First: graphing the conference reveals structure you cannot reliably see by reading sessions one by one. Once 1,146 sessions, 444 slide decks, and 323 transcripts are turned into nodes and edges, repeated patterns become visible: which products sit at the center, which protocols connect otherwise separate systems, which themes cluster together, and which ideas show up across product, security, data, infrastructure, and partner talks.
That is where many of the strongest insights in this story come from. MCP starts to look like connective tissue. BigQuery starts to look like a governed substrate for AI systems. Cloud Run, GKE, security controls, evaluation loops, and enterprise data products start to read as parts of the same architecture.
Second: building the graph was fairly straightforward. Cleaning up the conference corpus was the hard part. The source material was messy: decks, transcripts, session pages, repeated product names, overlapping abstractions, and different levels of specificity. graphify made the workflow feel direct: feed in the corpus, extract grounded entities and relationships, and simplify the result into a graph that a human can actually read.
The graph also shows what Google seems to believe will matter in production.

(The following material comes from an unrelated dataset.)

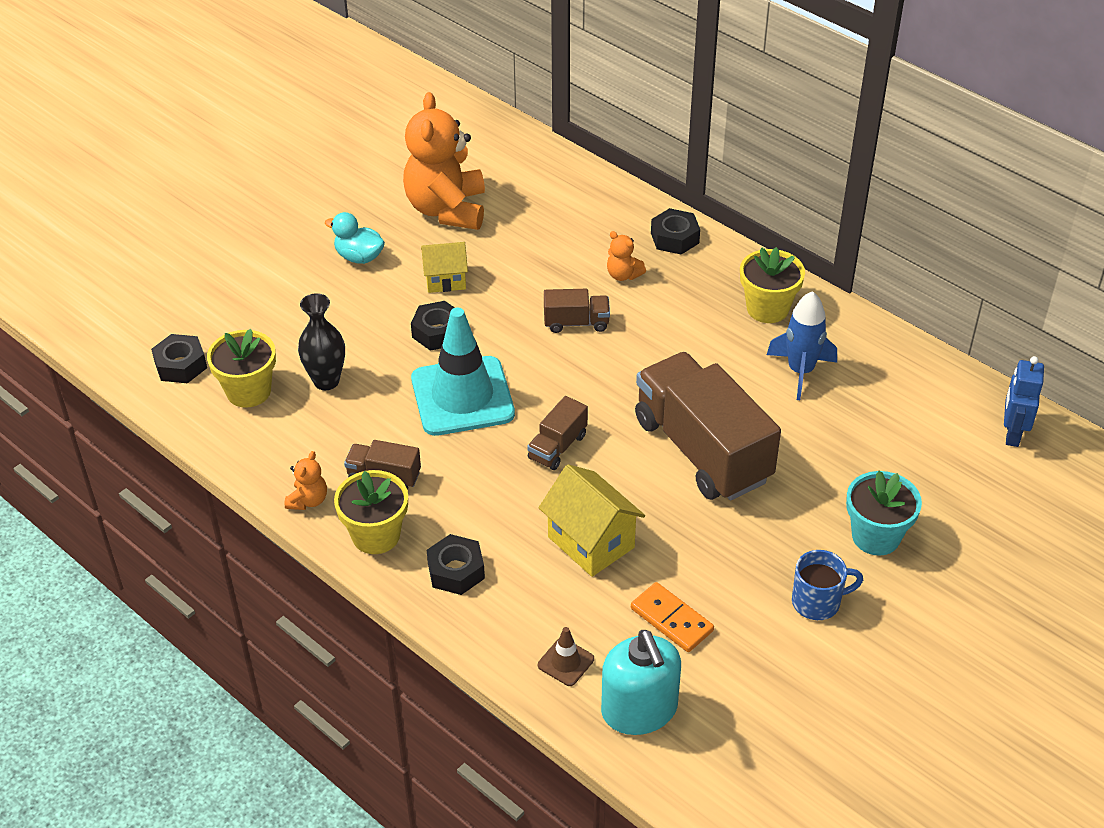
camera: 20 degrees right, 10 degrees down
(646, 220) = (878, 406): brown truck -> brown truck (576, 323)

The center of gravity is a working stack: agents connected through MCP and A2A, grounded in enterprise data, deployed on managed runtimes, evaluated continuously, and wrapped in governance, identity, and security controls.
If you want to test that thesis yourself, browse the session explorer, or open the full interactive map and follow the edges yourself. The graph, the map, and the session index feel like the right publishable artifact here, without redistributing downloaded slides or transcripts.
One encouraging part of this project is how manageable it was. It took a few steps, and Graphify made the workflow pretty approachable.
A future attendee could use a graph like this during the next conference to decide which sessions to prioritize, spot the hubs everyone is converging around, and follow emerging ideas across tracks in real time. It works well as a retrospective, and it would be even more useful live.